Door Linda Haartsen

Lely & Rovecom challenge
The WUR Life Sciences hackathon on the 25 & 26th of October is a 32-hour long event to ignite data- and tech-driven collaborations across boundaries. Students, tech entrepreneurs, researchers, and domain experts work jointly on targeted challenges, side by side with representatives of leading Dutch agribusinesses. In this blogpost Lely and Rovecom present their joint challenge.
Feeding Algorithms
Bert Alferink works with software and ICT company Rovecom and has farmers’ blood in his veins. He clearly knows what he is talking about when working on software development for optimizing cattle feeding. “A cow’s diet is fully balanced”, Bert explains, “better than my own diet!”
Rovecom feed management software is used by the feed company specialist to compose a total feed plan together with the farmer. The plan is farm-specific and includes recipes for production groups and (depending on the feeding system) individual cows. It takes the nutritional values of the forages produced at the farm as the starting point and then optimizes a top-up of concentrates, taking into account variables like the composition of all ingredients, availability and market prices. Bert: “milk data are a continuous flow of information on cow health. If we succeed to make it a source of learning we can improve feed plans for optimal health.”


Lisanne de Jong is a mathematician and has worked with Lely for 7 years. Lisanne also grew up on a dairy farm, and this helps in her work. “At present, my work at Lely is to transform data into understandable information that is useful to the farmer and his advisor. It helps that I can visit the home farm - which is managed by my father and younger brother-, and check and test things in practice.” Lisanne is quite excited about the new dataset: “the new dataset will be unique and may really have new insights to offer for feed management of lactating cows.”
Can you help discover the potential of these datasets?

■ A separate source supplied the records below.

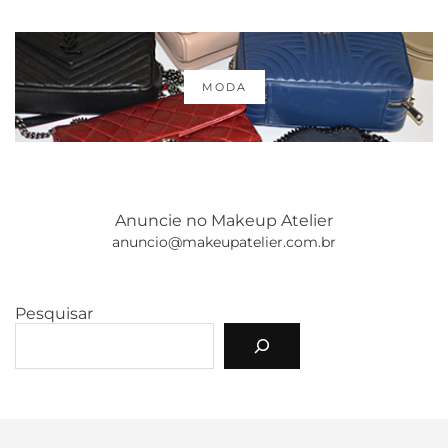
MODA
Anuncie no Makeup Atelier
anuncio@makeupatelier.com.br
Pesquisar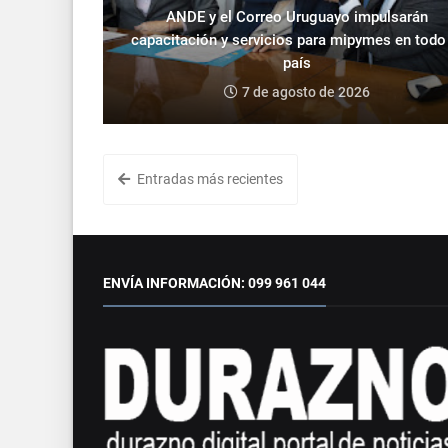
ANDE y el Correo Uruguayo impulsarán
capacitación y servicios para mipymes en todo
país
7 de agosto de 2026
Entradas más recientes
ENVÍA INFORMACIÓN: 099 961 044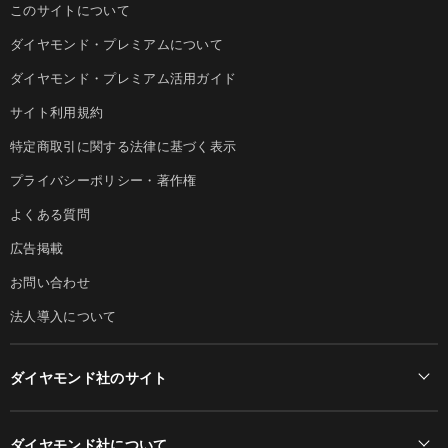
このサイトについて
ダイヤモンド・プレミアムについて
ダイヤモンド・プレミアム活用ガイド
サイト利用規約
特定商取引に関する法律に基づく表示
プライバシーポリシー・著作権
よくある質問
広告掲載
お問い合わせ
法人導入について
ダイヤモンド社のサイト
Diamond Online(English)
ダイヤモンド社について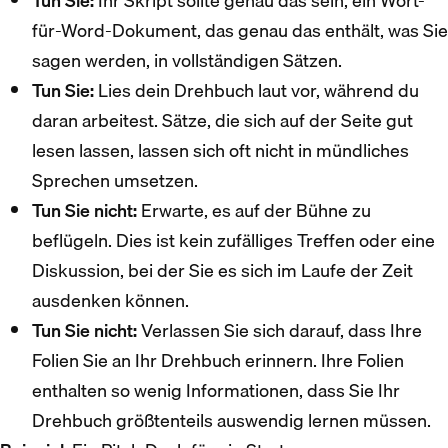
Tun Sie:
Ihr Skript sollte genau das sein, ein Wort-
für-Word-Dokument, das genau das enthält, was Sie
sagen werden, in vollständigen Sätzen.
Tun Sie:
Lies dein Drehbuch laut vor, während du
daran arbeitest. Sätze, die sich auf der Seite gut
lesen lassen, lassen sich oft nicht in mündliches
Sprechen umsetzen.
Tun Sie nicht:
Erwarte, es auf der Bühne zu
beflügeln. Dies ist kein zufälliges Treffen oder eine
Diskussion, bei der Sie es sich im Laufe der Zeit
ausdenken können.
Tun Sie nicht:
Verlassen Sie sich darauf, dass Ihre
Folien Sie an Ihr Drehbuch erinnern. Ihre Folien
enthalten so wenig Informationen, dass Sie Ihr
Drehbuch größtenteils auswendig lernen müssen.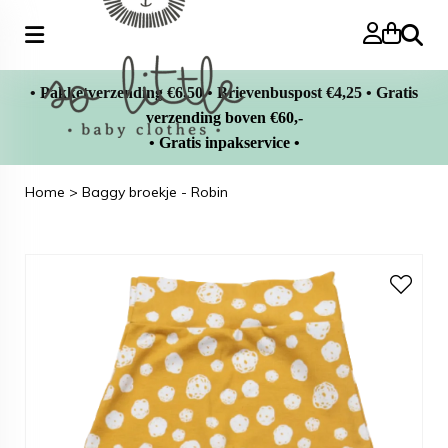
Zoeke
• Pakketverzending €6,50 • Brievenbuspost €4,25 • Gratis
verzending boven €60,-
• Gratis inpakservice •
Home
>
Baggy broekje - Robin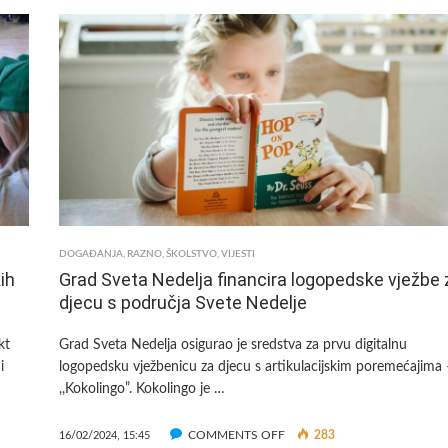
MODERNIZACIJA
VODNOKOMUNALNE
INFRASTRUKTURE
VRBOVEC
DOGAĐANJA
,
RAZNO
,
ŠKOLSTVO
,
VIJESTI
ih
Grad Sveta Nedelja financira logopedske vježbe 
djecu s područja Svete Nedelje
kt
Grad Sveta Nedelja osigurao je sredstva za prvu digitalnu
i
logopedsku vježbenicu za djecu s artikulacijskim poremećajima 
,,Kokolingo”. Kokolingo je …
ON
COMMENTS OFF
283
16/02/2024, 15:45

Lisanne and Bert, Lely and Rovecom, welcome you to join their challenge!
Feeding algorithms
For this challenge, Lely and Rovecom work together. Lely is a leading international family business providing innovative solutions to dairy farmers. Rovecom is a Dutch software company. Lely milking robots gather data on individual cows, such as milk quantity and quality, indicative for cow health. Rovecom software for feeding management holds data on feed composition and expected intake. Farms that use both Lely robots and Rovecom software have data on the same cows, from both sources. For the hackathon the two companies have compiled a dataset with thousands of cows. This opens an array of possibilities to determine correlations between feeding and cow health, and possibly find new ones!
Newly composed and unique dataset of 5000 cows
This is a first chance to analyse this unique, rich dataset. The dataset is compiled in the weeks prior to the hackathon by specialists. Historical records of the past year (aug18-aug19) of several decades of farms, will be used, meaning thousands of individual cows.

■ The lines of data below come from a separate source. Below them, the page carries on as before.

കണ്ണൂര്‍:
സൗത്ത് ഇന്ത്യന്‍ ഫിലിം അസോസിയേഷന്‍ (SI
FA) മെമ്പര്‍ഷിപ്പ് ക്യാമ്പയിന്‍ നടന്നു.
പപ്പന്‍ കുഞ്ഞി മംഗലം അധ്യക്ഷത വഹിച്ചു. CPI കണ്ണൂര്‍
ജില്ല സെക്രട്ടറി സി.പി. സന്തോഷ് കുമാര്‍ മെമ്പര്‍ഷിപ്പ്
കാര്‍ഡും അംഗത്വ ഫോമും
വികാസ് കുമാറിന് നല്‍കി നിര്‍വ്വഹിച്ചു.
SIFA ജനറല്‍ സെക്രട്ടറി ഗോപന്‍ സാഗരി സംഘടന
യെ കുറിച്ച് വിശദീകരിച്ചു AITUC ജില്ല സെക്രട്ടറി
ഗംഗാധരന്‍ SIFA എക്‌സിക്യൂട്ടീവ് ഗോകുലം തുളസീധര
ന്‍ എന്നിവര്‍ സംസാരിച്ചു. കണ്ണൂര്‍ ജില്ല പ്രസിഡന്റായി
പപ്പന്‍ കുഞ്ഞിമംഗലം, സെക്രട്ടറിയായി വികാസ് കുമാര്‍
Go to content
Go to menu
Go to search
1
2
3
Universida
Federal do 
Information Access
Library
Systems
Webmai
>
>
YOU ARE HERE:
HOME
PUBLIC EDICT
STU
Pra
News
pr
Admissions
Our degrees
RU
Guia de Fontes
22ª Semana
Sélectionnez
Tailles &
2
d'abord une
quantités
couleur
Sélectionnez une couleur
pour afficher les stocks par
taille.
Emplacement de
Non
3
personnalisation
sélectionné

Cows feed on a mix of forages (for example grass or corn silage) with a proportion of concentrates. The feeding data includes quality and quantity data: analysed content of forages and concentrates, the recommended recipe for the mix (TMR) and actual amount of concentrates dispensed. Roughage intake is known at herd level and estimated for individual levels. Concentrate intake, depending on the farm, may be known at individual level.
Goal
In the Lely system farmers and (nutritional) consultants have access to a large amount of output-data (for example milk production, conductivity milk, ruminant activity). Based on this data they can take operation and tactical decisions. A farmer can adjust the amount of concentrate offered to an individual cow when milk production decreases; A consultant can adjust the adviced basic ration when ruminating activity decreases. However these decisions are only based on the output of animals, there are also input factors that have an effect on these output parameters. One of the set of input parameters are nutritional parameters. Expected is that combining in- and output parameters can generate extra information on which farmer and consultant can take better decisions.

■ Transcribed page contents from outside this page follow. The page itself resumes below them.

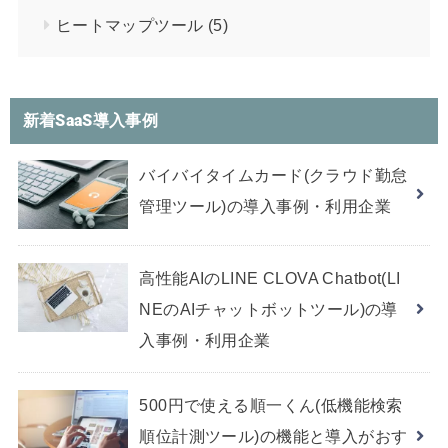
ヒートマップツール
(5)
新着SaaS導入事例
バイバイタイムカード(クラウド勤怠
管理ツール)の導入事例・利用企業
高性能AIのLINE CLOVA Chatbot(LI
NEのAIチャットボットツール)の導
入事例・利用企業
500円で使える順一くん(低機能検索
順位計測ツール)の機能と導入がおす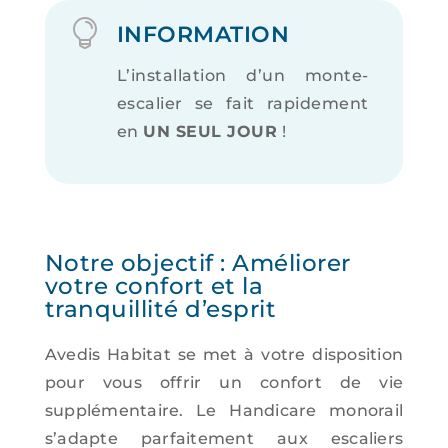

INFORMATION
L’installation d’un monte-
escalier se fait rapidement
en
UN SEUL JOUR
!
Notre objectif : Améliorer
votre confort et la
tranquillité d’esprit
Avedis Habitat se met à votre disposition
pour vous offrir un confort de vie
supplémentaire. Le Handicare monorail
s’adapte parfaitement aux escaliers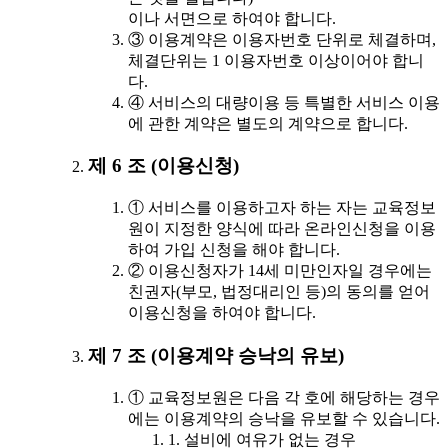
이나 서면으로 하여야 합니다.
③ 이용계약은 이용자번호 단위로 체결하며,
체결단위는 1 이용자번호 이상이어야 합니
다.
④ 서비스의 대량이용 등 특별한 서비스 이용
에 관한 계약은 별도의 계약으로 합니다.
제 6 조 (이용신청)
① 서비스를 이용하고자 하는 자는 교육정보
원이 지정한 양식에 따라 온라인신청을 이용
하여 가입 신청을 해야 합니다.
② 이용신청자가 14세 미만인자일 경우에는
친권자(부모, 법정대리인 등)의 동의를 얻어
이용신청을 하여야 합니다.
제 7 조 (이용계약 승낙의 유보)
① 교육정보원은 다음 각 호에 해당하는 경우
에는 이용계약의 승낙을 유보할 수 있습니다.
1. 설비에 여유가 없는 경우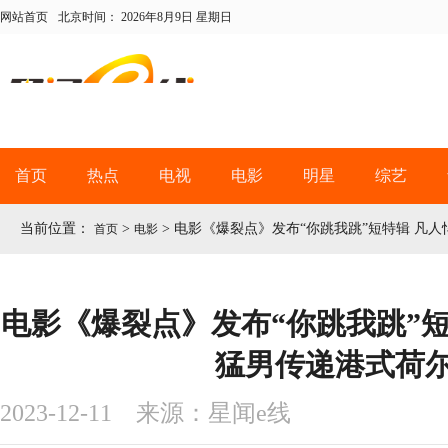
网站首页
北京时间：
2026年8月9日 星期日
首页
热点
电视
电影
明星
综艺
当前位置：
>
>
电影《爆裂点》发布“你跳我跳”短特辑 凡
首页
电影
电影《爆裂点》发布“你跳我跳”短
猛男传递港式荷
2023-12-11 来源：星闻e线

Lely and Rovecom want to find together with you an answer on the following questions:
- Does the combination of output data (animal characteristics) and nutritional input data generate extra information
- Can we create, based on algorithms, a software prototype that transfers this data automatically into information.
Rich data
A continuous flow of milk data is a close monitor of cow health. Combined with feed data, this offers a rich source for learning; about animal welfare, nutrition-health relations, and feed composition. It could be helpful for improving cow health, reducing greenhouse gas emissions or ultimately human health via milk composition.
Who are we looking for?
We are looking for aspiring data scientists, animal scientists, vets and bioinformaticians who like to solve a problem using data collected on real farms and animals. We need participants who are able to handle large and complex datasets and analyse data in different ways. You will help us improving animals and animal welfare to make farming more sustainable. You can sign up here.
About Lely
As an international family business in the agricultural sector, we spend every day making farmers’ lives easier with innovative solutions and tailored services. We offer solutions for almost all activities in the cowshed: from milking to cleaning. We provide advice on how to organise a dairy farm smartly with the use of management systems.
About Rovecom
Rovecom is an expert agricultural software developer. FeedExpert is a ration balancing software product for dairy, used by leading feed industries and their clients.